HEAL The World
By David-Elijah Nahmod, October 2015 Issue.
Out of 2.2 million AIDS-related deaths worldwide in 2013, 1.7 million were in sub-Saharan Africa.
And that’s what took Kirk Baxter, Southwest Center For HIV/AIDS wellness and events specialist, the East African nation of Tanzania earlier this year.
Photos courtesy of Kirk Baxter.
The trip was sponsored by HEAL International, a nonprofit organization that provides health education and health-related support to women and to communities with limited resources.
HEAL (Health, Empowerment And Light) co-founders Dr. Bertram Jacobs and Dr. Damien Salamone were among those who participated in the mission. Both have worked with HEAL organizational partner Support For International Change as trainers for more than a decade.
“Heal is international in scope … We are doing work with at-risk youth in Arizona as well as Tanzania,” said Baxter, who serves as the chair for the organization’s board of directors. “Our primary goal was to meet with Tanzanian leaders and ultimately to open the first HEAL International office there.”
Together, the AIDS activists and educators set out on a humanitarian mission with a message of HIV prevention and good health and a goal of stopping the spread of AIDS.
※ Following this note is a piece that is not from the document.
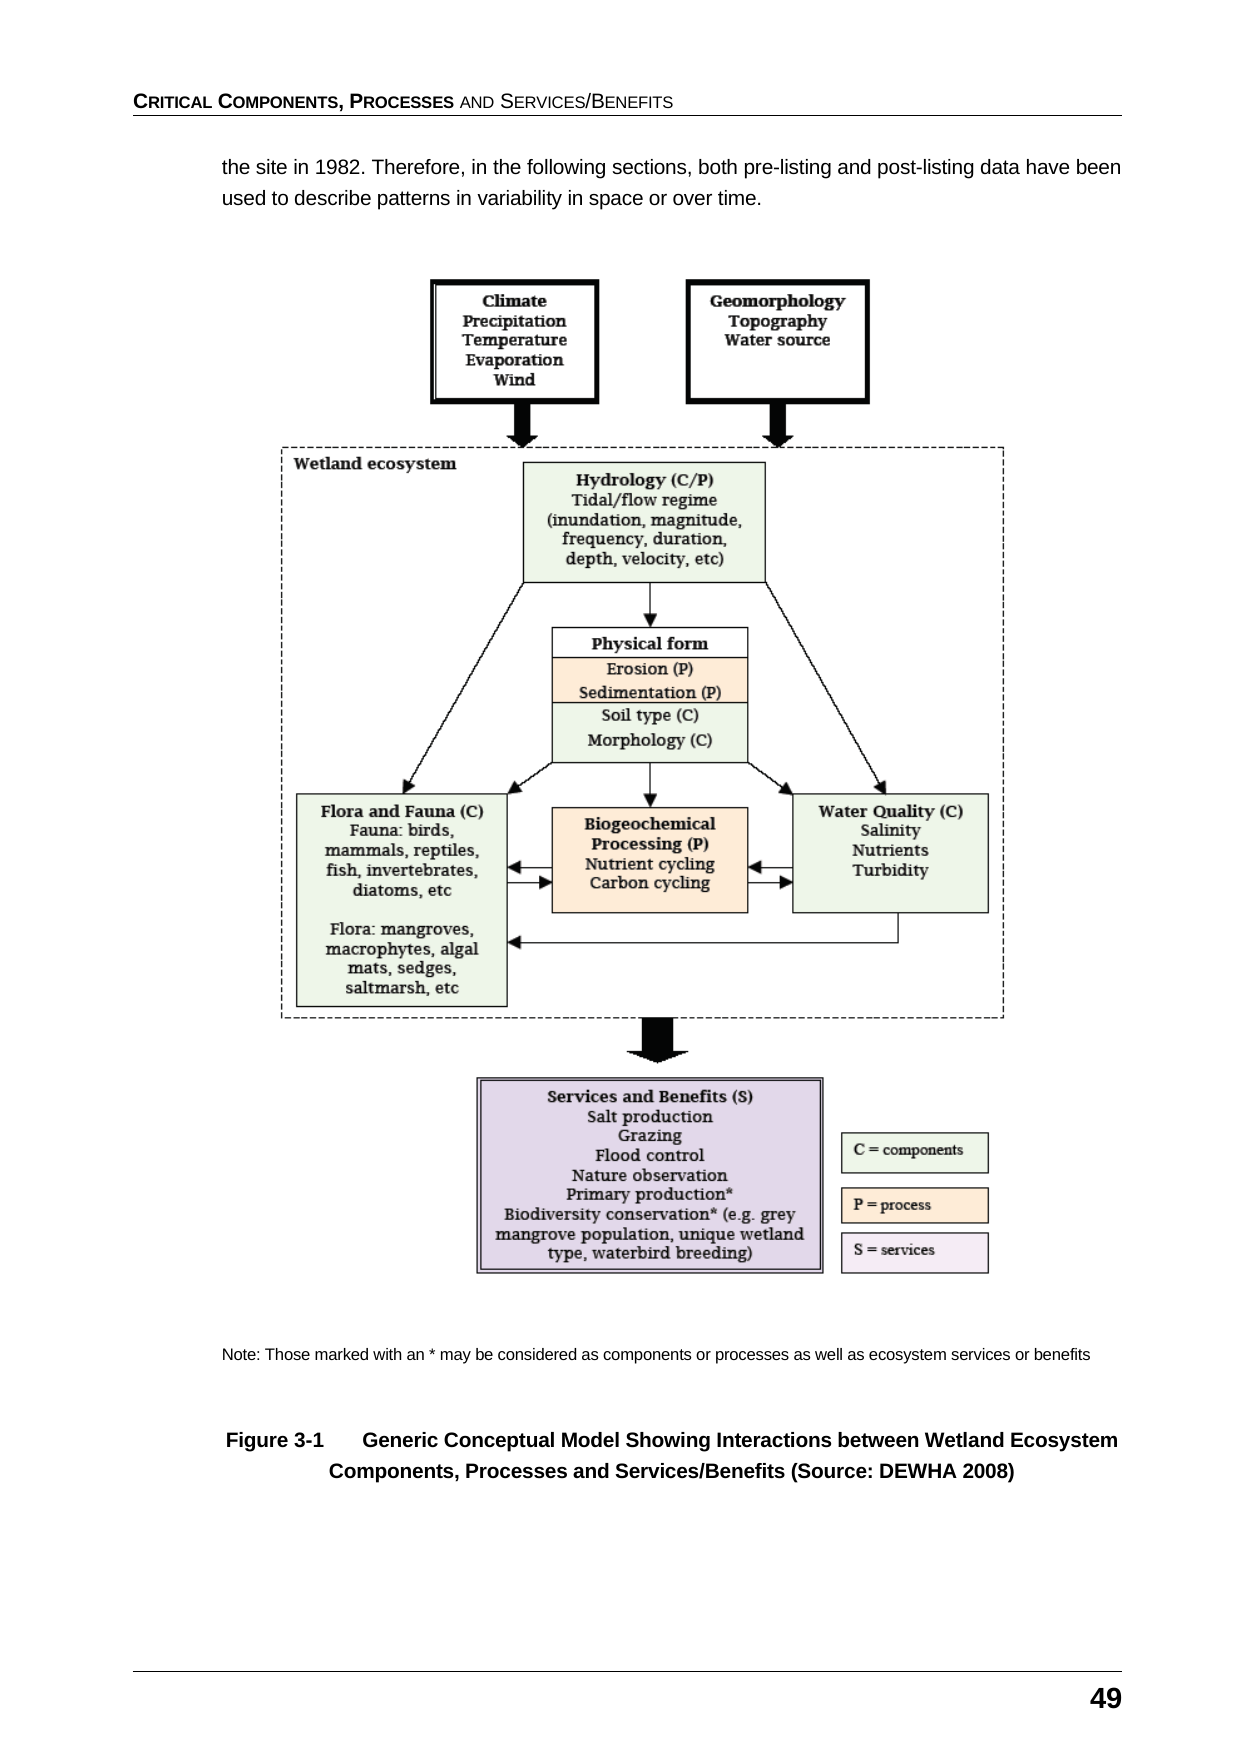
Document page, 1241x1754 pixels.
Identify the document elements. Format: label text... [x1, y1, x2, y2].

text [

Tanzania was chosen as the locale for the mission because of the country’s political stability, making it a safer environment for the volunteers to speak about the topic of AIDS.
“What I was totally unprepared for, and totally impacted by, is the scale of the hardship for children in Tanzania,” Salamone said. “Since adults face almost a 50 percent unemployment rate, Tanzanian children are much, much worse off than children in middle and high income countries.”
The group, which included students, professionals and members of the HEAL International team, was welcomed by everyone they met in Tanzania, Baxter said.
“HEAL has done a spectacular job of building trust over the course of a decade,” he said. “Where we needed introductions, we had them from people familiar with our work and guiding philosophies.”
The group’s first meeting was with the country’s Minister of Education.
“We then began meeting with tribal leaders and elders,” Baxter said. “We also met with the director of one of the largest schools we work with, the goal being to build support for the opening of a year-round service center and a shared commitment to the appropriate curriculum for their students.”
From there, Baxter said they were upfront about what would be discussed during education programs.
“Being graphic was not a concern, because we were dealing with messaging that would be appropriate for school-age children and orphans,” he said. “We were speaking to a population that was in the midst of a public health crisis reminiscent of the AIDS experience in our own country during the early ‘80s.”
Baxter also emphasized the importance of listening to what the locals had to say.
“It was important to us to listen first,” he said. “From there we developed consensus and approval. In areas that exceed the mission of HEAL, we made the commitment to find organizations we can partner with on issues like helping to deliver clean water supplies not contaminated by bacteria and parasites.”
This trip culminated with the addition of a new HEAL office in Tanzania.
“What meant the most to me about our recent work in Tanzania is what the opening of our new headquarters means for the children we serve,” Salamone said. “It means attention. It means health. We are committed to working in partnerships with local and regional hospitals to build health capacity.”
The new HEAL center will mean even more than that.
“It means love for children living in poverty without parents,” Salamone continued. “We are there.”
According to Baxter, the new HEAL headquarters is 2,200 square feet on two acres of land at a price that is the equivalent of $400 (U.S. dollars) a month.